The electricity used to operate the JP Morgan Chase Tower comes from existing hydroelectric power plants and therefore has no impact on greenhouse gas emissions from electricity generation in New York. Therefore, no emissions are generated during operation. However, the dam already existed.
New York City's heating is usually done with steam- or water-based district heating, which is why steam picturesquely billows from the storm drains in every New York movie. Fossil fuels and waste have traditionally been used to generate district heating. Furthermore, New York City prohibits the use of natural gas in new buildings.
Critics, however, consider this a smokescreen, a case of greenwashing, because the embodied energy isn't taken into account. The developer demolished the massive Union Carbide Building to make room for its new building. The 52-story tower, built in 1960, is the tallest skyscraper in the world to have been demolished unnecessarily.
Although almost all of the building's components were recycled, this also required a significant amount of energy. The previous tower was designed by a female architect, Natalie de Blois, and was long considered the tallest building in the world designed by a woman.

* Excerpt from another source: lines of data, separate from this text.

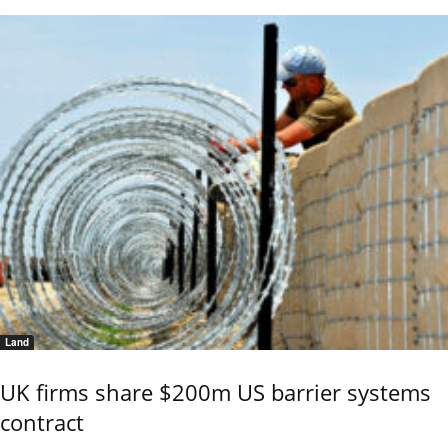
Land
UK firms share $200m US barrier systems
contract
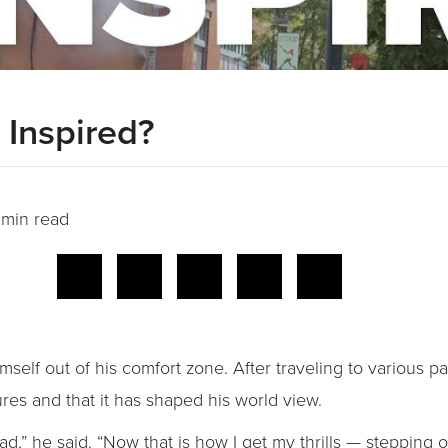
Inspired?
 min read
self out of his comfort zone. After traveling to various pa
ures and that it has shaped his world view.
 bad,” he said. “Now that is how I get my thrills — stepping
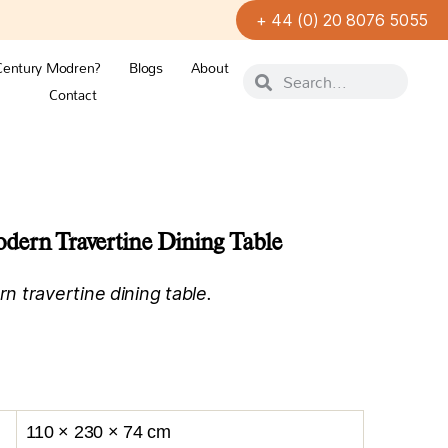
+ 44 (0) 20 8076 5055
Century Modren?
Blogs
About
Contact
ern Travertine Dining Table
 travertine dining table.
110 × 230 × 74 cm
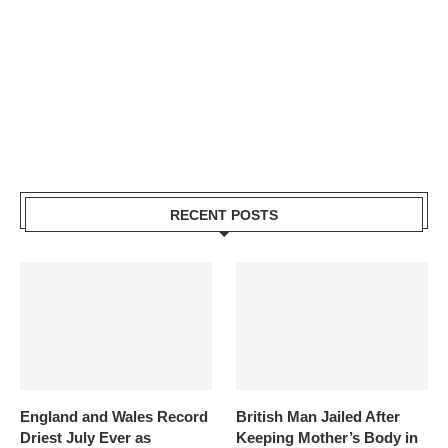
RECENT POSTS
England and Wales Record
British Man Jailed After
Driest July Ever as
Keeping Mother’s Body in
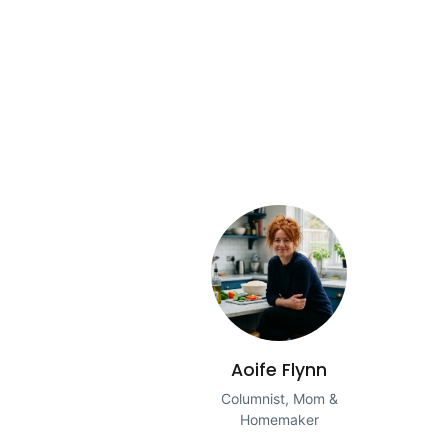
Aoife Flynn
Columnist, Mom &
Homemaker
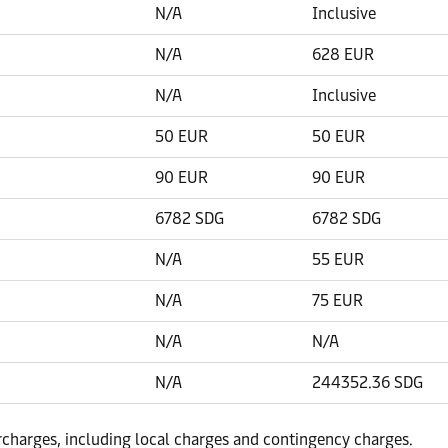
N/A
Inclusive
N/A
628 EUR
N/A
Inclusive
50 EUR
50 EUR
90 EUR
90 EUR
6782 SDG
6782 SDG
N/A
55 EUR
N/A
75 EUR
N/A
N/A
N/A
244352.36 SDG
urcharges, including local charges and contingency charges.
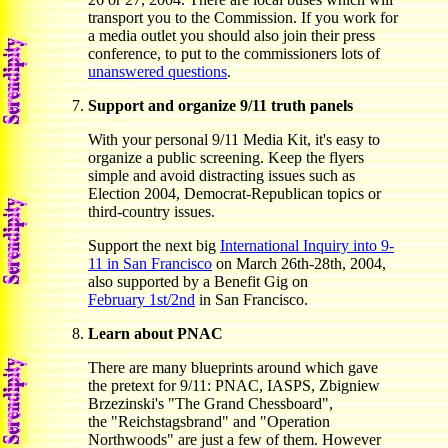
transport you to the Commission. If you work for
a media outlet you should also join their press
conference, to put to the commissioners lots of
unanswered questions
.
Support and organize 9/11 truth panels
With your personal 9/11 Media Kit, it's easy to
organize a public screening. Keep the flyers
simple and avoid distracting issues such as
Election 2004, Democrat-Republican topics or
third-country issues.
Support the next big
International Inquiry into 9-
11 in San Francisco
on March 26th-28th, 2004,
also supported by a Benefit Gig on
February 1st/2nd
in San Francisco.
Learn about PNAC
There are many blueprints around which gave
the pretext for 9/11: PNAC, IASPS, Zbigniew
Brzezinski's "The Grand Chessboard",
the "Reichstagsbrand" and "Operation
Northwoods" are just a few of them. However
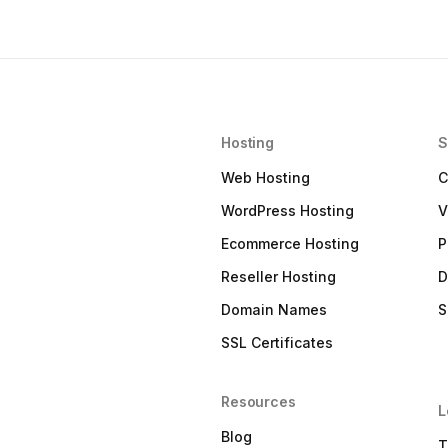
Hosting
S
Web Hosting
C
WordPress Hosting
V
Ecommerce Hosting
P
Reseller Hosting
D
Domain Names
S
SSL Certificates
Resources
L
Blog
T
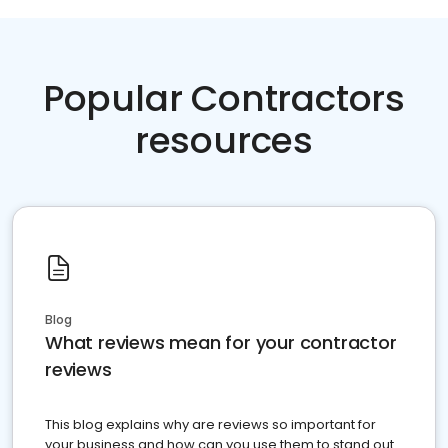
Popular Contractors
resources
Blog
What reviews mean for your contractor
reviews
This blog explains why are reviews so important for
your business and how can you use them to stand out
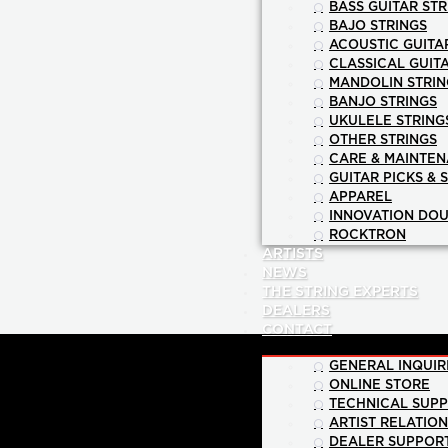
BASS GUITAR STR
BAJO STRINGS
ACOUSTIC GUITA
CLASSICAL GUIT
MANDOLIN STRIN
BANJO STRINGS
UKULELE STRING
OTHER STRINGS
CARE & MAINTE
GUITAR PICKS & 
APPAREL
INNOVATION DOU
ROCKTRON
ARTISTS
NEWS
THE STRING EXPERTS
DEALERS
CONTACT
GENERAL INQUIR
ONLINE STORE
TECHNICAL SUP
ARTIST RELATIO
DEALER SUPPOR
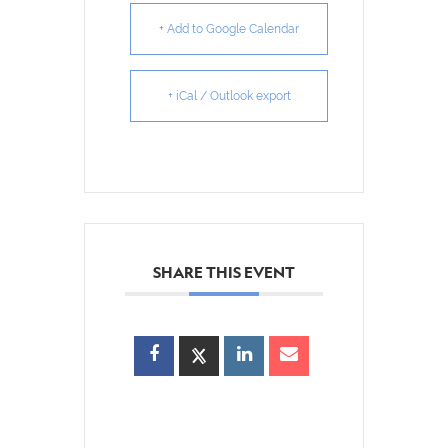
+ Add to Google Calendar
+ iCal / Outlook export
SHARE THIS EVENT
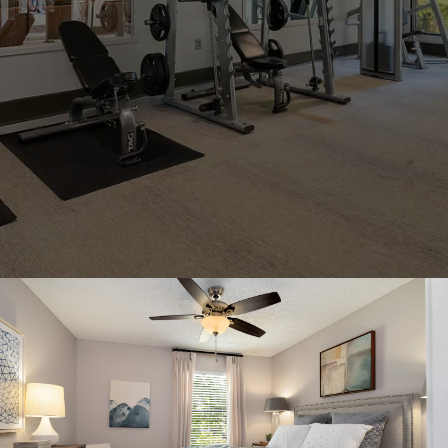
AMENITIES
+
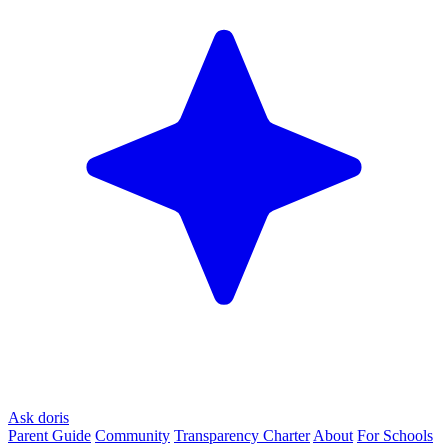
Ask doris
Parent Guide
Community
Transparency Charter
About
For Schools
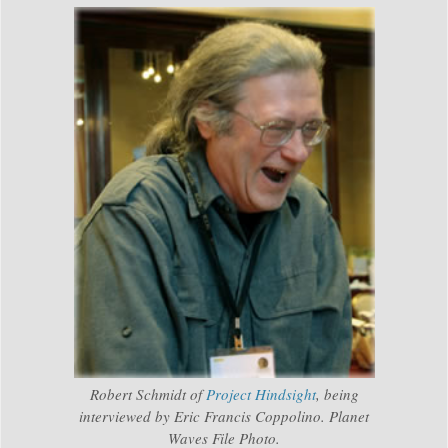
Robert Schmidt of
Project Hindsight
, being
interviewed by Eric Francis Coppolino. Planet
Waves File Photo.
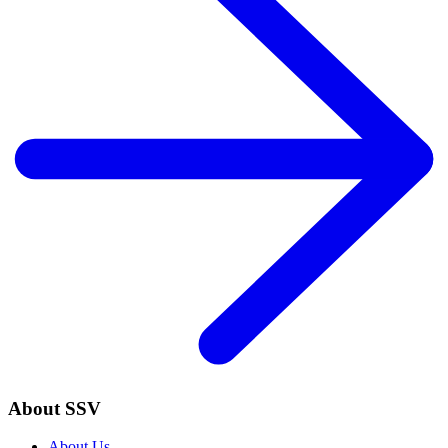
About SSV
About Us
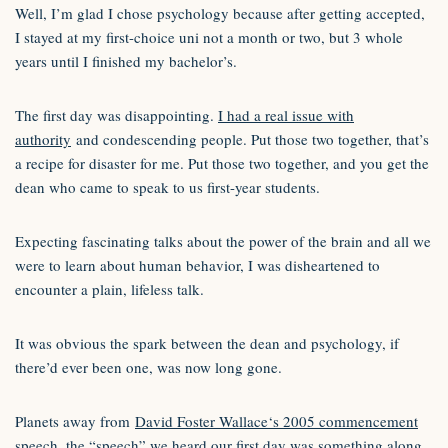
Well, I’m glad I chose psychology because after getting accepted,
I stayed at my first-choice uni not a month or two, but 3 whole
years until I finished my bachelor’s.
The first day was disappointing.
I had a real issue with
authority
and condescending people. Put those two together, that’s
a recipe for disaster for me. Put those two together, and you get the
dean who came to speak to us first-year students.
Expecting fascinating talks about the power of the brain and all we
were to learn about human behavior, I was disheartened to
encounter a plain, lifeless talk.
It was obvious the spark between the dean and psychology, if
there’d ever been one, was now long gone.
Planets away from
David Foster Wallace‘s 2005 commencement
speech
, the “speech” we heard our first day was something along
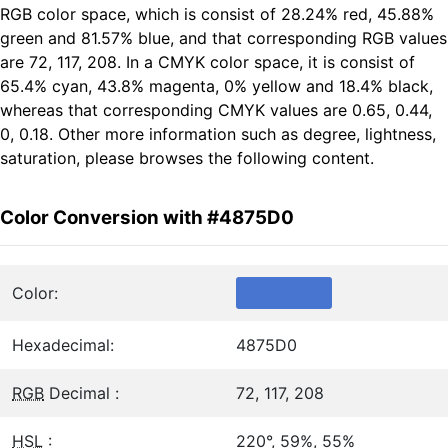
RGB color space, which is consist of 28.24% red, 45.88%
green and 81.57% blue, and that corresponding RGB values
are 72, 117, 208. In a CMYK color space, it is consist of
65.4% cyan, 43.8% magenta, 0% yellow and 18.4% black,
whereas that corresponding CMYK values are 0.65, 0.44,
0, 0.18. Other more information such as degree, lightness,
saturation, please browses the following content.
Color Conversion with #4875D0
Color:
Hexadecimal:
4875D0
RGB
Decimal :
72, 117, 208
HSL
:
220°, 59%, 55%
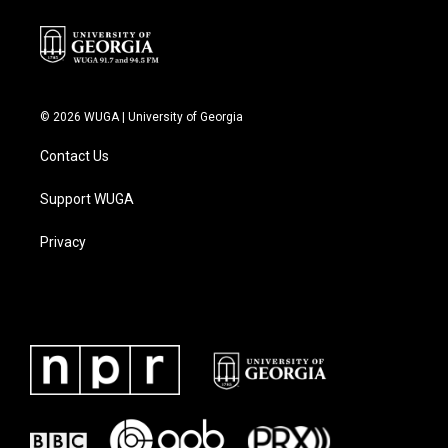
© 2026 WUGA | University of Georgia
Contact Us
Support WUGA
Privacy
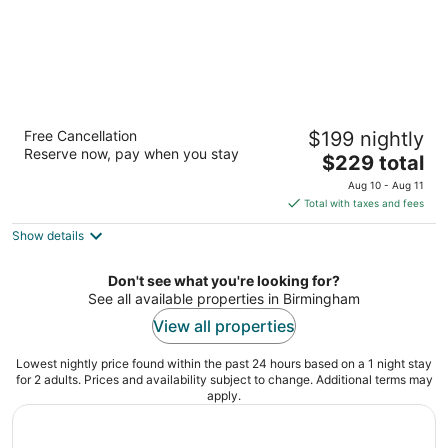
Embassy Suites by Hilton Birmingham
Free Cancellation
$199 nightly
Hoover
Reserve now, pay when you stay
3.5
The
$229 total
out
price
2960 John Hawkins Pkwy Birmingham AL
Aug 10 - Aug 11
of
is
Total with taxes and fees
5
$229
Show details
total
per
night
Don't see what you're looking for?
See all available properties in Birmingham
View all properties
Lowest nightly price found within the past 24 hours based on a 1 night stay
for 2 adults. Prices and availability subject to change. Additional terms may
apply.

Where Nikola Tesla wasThe 423-meter-high tower will accommodate 14,000 employees. The 60-story building is intended not only to be sustainable but also to promote the well-being and health of its users. The planners are also citing urban planning considerations: the new building will offer more than twice as much public space at street level as its demolished predecessor. Wider sidewalks and a 1,000-square-meter plaza in front of the tower are intended to contribute to the enhancement of Terminal City, as the district near the train station is called.
It emerged a hundred years ago around Grand Central Terminal, which opened in 1913. Only dedicated New York experts know that the predecessor of the new JP Morgan Chase headquarters, the Union Carbide Building by Natalie de Blois, also displaced a beautiful building: the Hotel Marguery, built in 1917, was once the home of the inventor, researcher, and engineer Nikola Tesla. The city is a palimpsest, and economic pressure leads to ever new rewritings of the urban "text."
The new tower for the mighty bank is almost twice as tall as its predecessor. To achieve this, however, the developer had to resort to a divine trick: He bought the building rights from the neighboring St. Bartholomew's Church, allowing him to plant such a tall exclamation mark in the Midtown Manhattan skyline.